9. An impossible Exodus.

The Bible makes a claim about the number of Israelites that escaped Egypt with Moses (known as the “Exodus”):
The Israelites journeyed from Rameses to Sukkoth. There were about six hundred thousand men on foot, besides women and children. Many other people went up with them, and also large droves of livestock, both flocks and herds. [Exodus 12:37-38]
The Bible also states that the Israelites were important to the Egyptians because as slaves they were the workforce of Egypt:
When the king of Egypt was told that the people had fled, Pharaoh and his officials changed their minds about them and said, “What have we done? We have let the Israelites go and have lost their services!” [Exodus 14:5]

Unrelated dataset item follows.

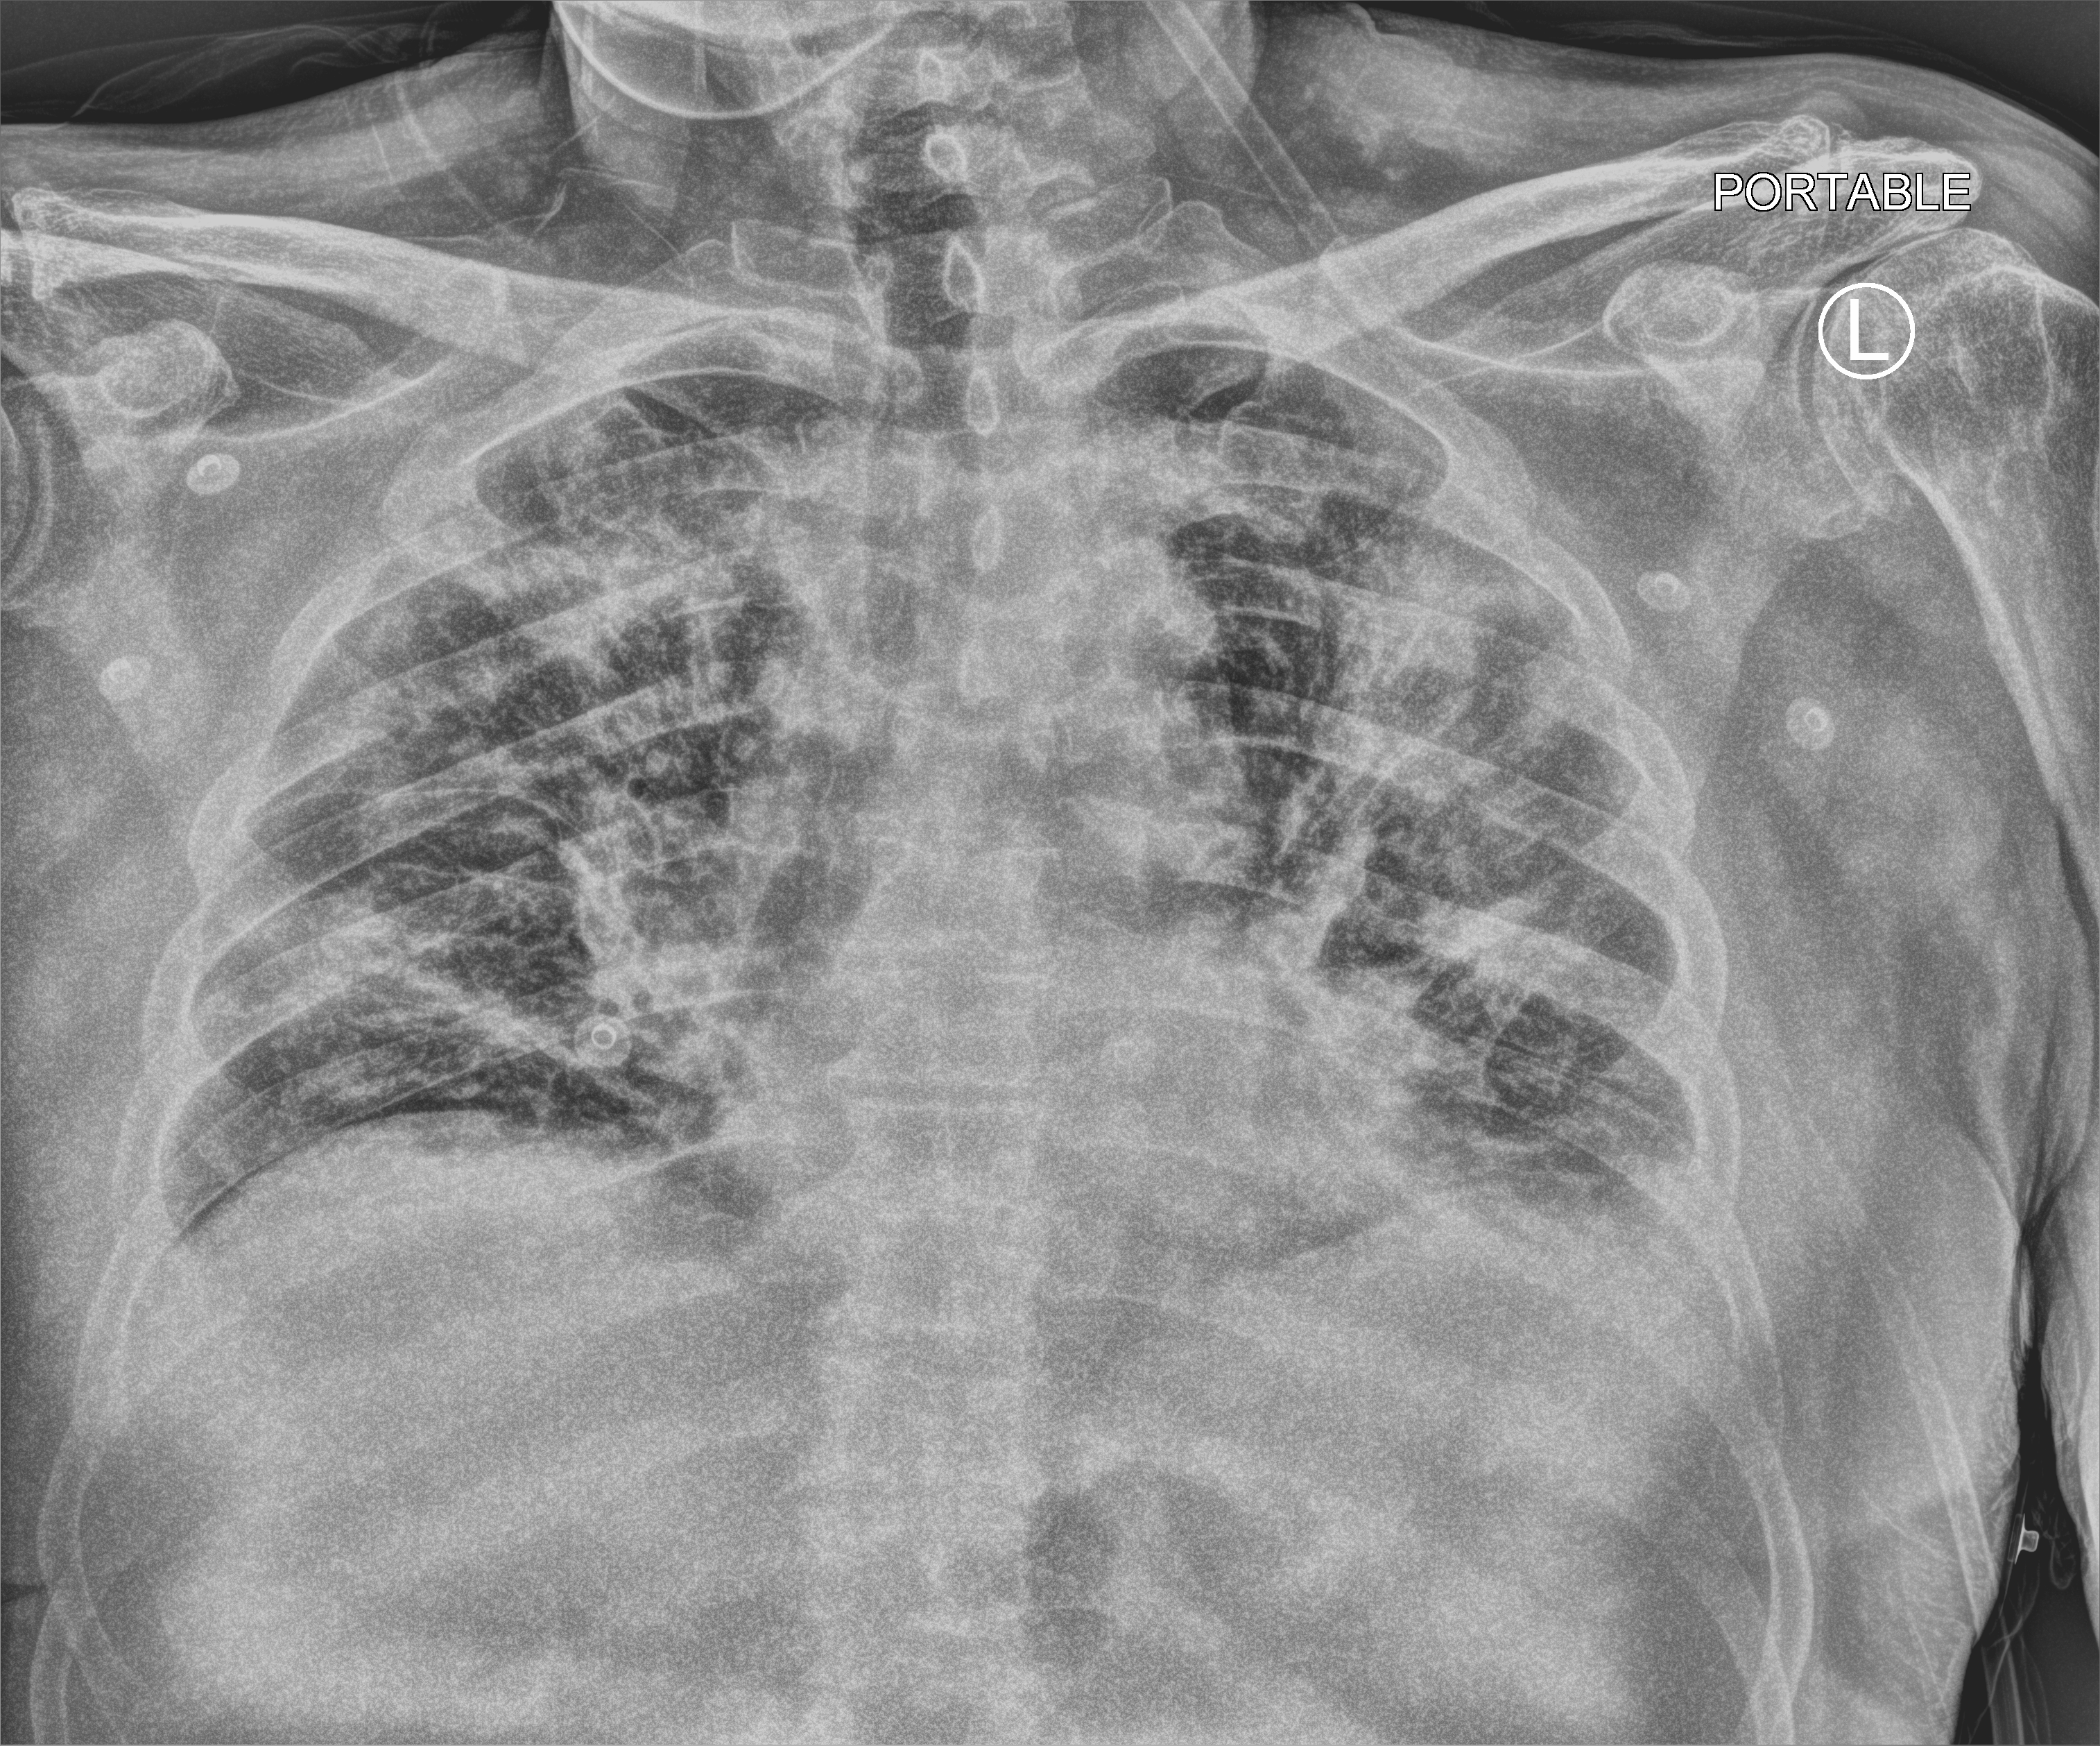
Portable chest radiograph, anteroposterior (AP) projection. Male patient hospitalised with COVID-19, age 60–74 years.
Admission-level facts for this patient (not findings on this image; timing relative to this image not recorded): mechanically ventilated during this hospital stay: no; length of hospital stay: 20 days.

This would mean that at the Exodus, ancient Egypt suffered a catastrophic loss of most, if not all, of its labour workforce. According to the Bible there were 600,000 Israelite men that came out of Egypt. If you factor in women and children that figure would be closer to a few million. The problem is that there is absolutely no evidence of this historical event. There are no ancient Egyptian records of the sudden disappearance of millions of their people. There is also no physical evidence of settlements out in the desert where all these people and livestock encamped. From a purely practical point of view, how did Moses wake up and mobilise millions people in the middle of the night without being detected by the Egyptians?
The Qur’an’s account of this event is far more historically accurate and realistic as it says that it was actually only a small group of Israelites that escaped from Egypt:
And We inspired to Moses, “Travel by night with My servants; indeed, you will be pursued.” Then Pharaoh sent among the cities gatherers [And said], “Indeed, those are but a small band” [Chapter 26, verses 52-54]
This is in line with what modern historians say, if there was an exodus then it couldn’t have happened on the massive scale that the Bible claims.